Canons à Crânes de Khorne

De La Bibliothèque Impériale
Dans l’ombre de la forteresse assiégée, je vis l’ost du Dieu du Sang dans sa terrible gloire. Pourtant ce furent les canons alignés roue contre roue sur la crête qui attirèrent mon attention, quand ils libérèrent un torrents de feu et de sang sur les agiles Démons se pressant pour défendre l’édifice. Je fus certain qu’aucun ost, mortel ou immortel, ne pourrait endurer longtemps pareil déluge.

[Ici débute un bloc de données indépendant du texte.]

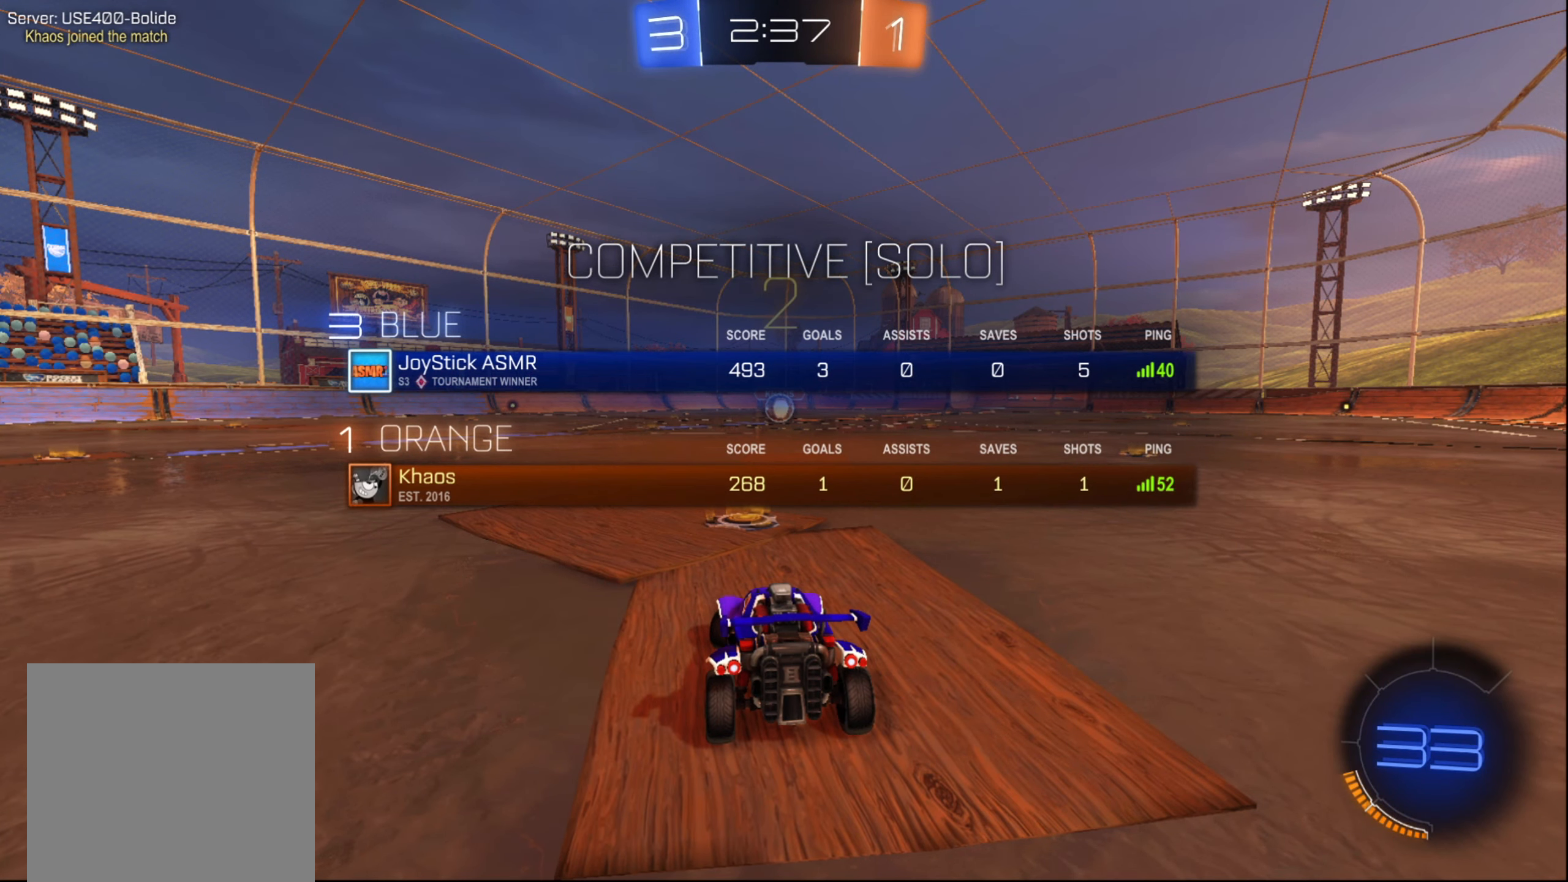
{"buttons": ["R2"], "left_stick": "center", "right_stick": "center", "events": [[66, "L1", "up"], [166, "left_stick", "center"]]}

Ce fut bientôt confirmé, lorsque les défenseurs se retirèrent en laissant les restes carbonisés de leurs compagnons à l’indulgence de l’ennemi.
- Extrait du Liber Malefic
Canons à Crânes de Khorne, les Gueulards Infernaux, les Broyeurs d’Os, les Ferrailleurs

Les légendes racontent que les Canons à Crânes furent fondus dans les fourneaux situés au pied du trône du Dieu du Sang avant d’être mis en forme sur son enclume colossale. D’aucuns pensent qu’ils ont été forgés par Khorne en personne, compte tenu de leur résistance et de leur efficacité. Comme les Juggernauts, les Canons à Crânes sont la fusion effroyable d’un esprit démoniaque et d’une machine infernale. Leurs artères corrompues palpitent du désir ardent de verser le sang, de broyer les os, d’honorer Khorne à chaque ennemi piétiné.

Un duo de Sanguinaires se tient au sommet du Canon à Crânes. Les Démons hurlent leur joie et chantent des louanges à Khorne tandis que leur destrier d’airain roule en direction de l’ennemi. Ces mêmes Sanguinaires ont supervisé la création de la machine, et sont à présent chargé de la guider afin de servir les desseins de leur dieu et maître. Le Canon à Crâne n’a cependant guère besoin d’encouragements pour mutiler et tuer. En effet, le Démon lié à son cœur noir est aussi enragé et meurtrier que peut l’être un serviteur de Khorne. Un Canon à Crânes est ainsi plus obstiné et fier que le Juggernaut le plus sauvage, et il se préoccupe peu des créatures rugissantes enchaînées à son glorieux châssis de métal.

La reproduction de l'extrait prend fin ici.